▶ **Tasks to complete**:
**1.** Reproduce the passage in the Amazon RDS guide from "6. SQL Server" to "Purpose SSD (gp2/gp3)".
**2.** Name every database engine that has its own numbered heading in the Amazon RDS guide.
>> Begin Text to read
Amazon RDS - Comprehensive Guide

🗄️ Tổng quan về RDS

RDS là gì?

  • Relational Database Service: Managed database service
  • Multiple engines: MySQL, PostgreSQL, MariaDB, Oracle, SQL Server, Aurora
  • Automated operations: Backup, patching, monitoring, scaling
  • High availability: Multi-AZ deployments

RDS vs Self-managed Database

Feature RDS Self-managed EC2
Setup Minutes Hours/Days
Patching Automated Manual
Backup Automated Manual setup
Monitoring Built-in Setup required
Scaling Push-button Manual
Cost Higher per hour Lower per hour, higher ops cost

🏗️ Database Engines

1. Amazon Aurora

  • MySQL/PostgreSQL compatible
  • Performance: 5x faster than MySQL, 3x faster than PostgreSQL
  • Storage: Auto-scaling from 10GB to 128TB
  • Replicas: Up to 15 read replicas
  • Multi-master: Write scaling

2. MySQL

  • Versions: 5.6, 5.7, 8.0
  • Storage: gp2, gp3, io1, io2
  • Max storage: 64TB
  • Read replicas: Up to 5

3. PostgreSQL

  • Versions: 11, 12, 13, 14, 15
  • Extensions: PostGIS, pg_stat_statements
  • Logical replication: Cross-region
  • Performance Insights: Query analysis

4. MariaDB

  • MySQL compatible: Drop-in replacement
  • Storage engines: InnoDB, MyRocks
  • Thread pooling: Better concurrency

5. Oracle

  • Editions: Standard, Enterprise
  • Licensing: BYOL or License Included
  • Features: Advanced Security, Partitioning

6. SQL Server

  • Editions: Express, Web, Standard, Enterprise
  • Windows Authentication: Domain integration
  • Always On: High availability

💾 Storage Types

General Purpose SSD (gp2/gp3)
>> End Text to read
>> Begin Supplied information
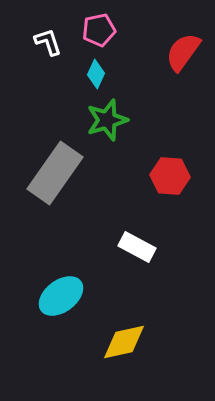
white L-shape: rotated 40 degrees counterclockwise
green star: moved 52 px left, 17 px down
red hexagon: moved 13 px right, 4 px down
>> End Supplied information
>> Begin Supplied information
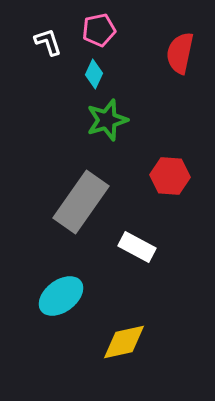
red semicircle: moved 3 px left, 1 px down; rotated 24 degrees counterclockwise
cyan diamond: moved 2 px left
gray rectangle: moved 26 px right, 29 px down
>> End Supplied information
▶ **Results by task**:
**1.**
6. SQL Server

  • Editions: Express, Web, Standard, Enterprise
  • Windows Authentication: Domain integration
  • Always On: High availability

💾 Storage Types

General Purpose SSD (gp2/gp3)

**2.**
1. Amazon Aurora
2. MySQL
3. PostgreSQL
4. MariaDB
5. Oracle
6. SQL Server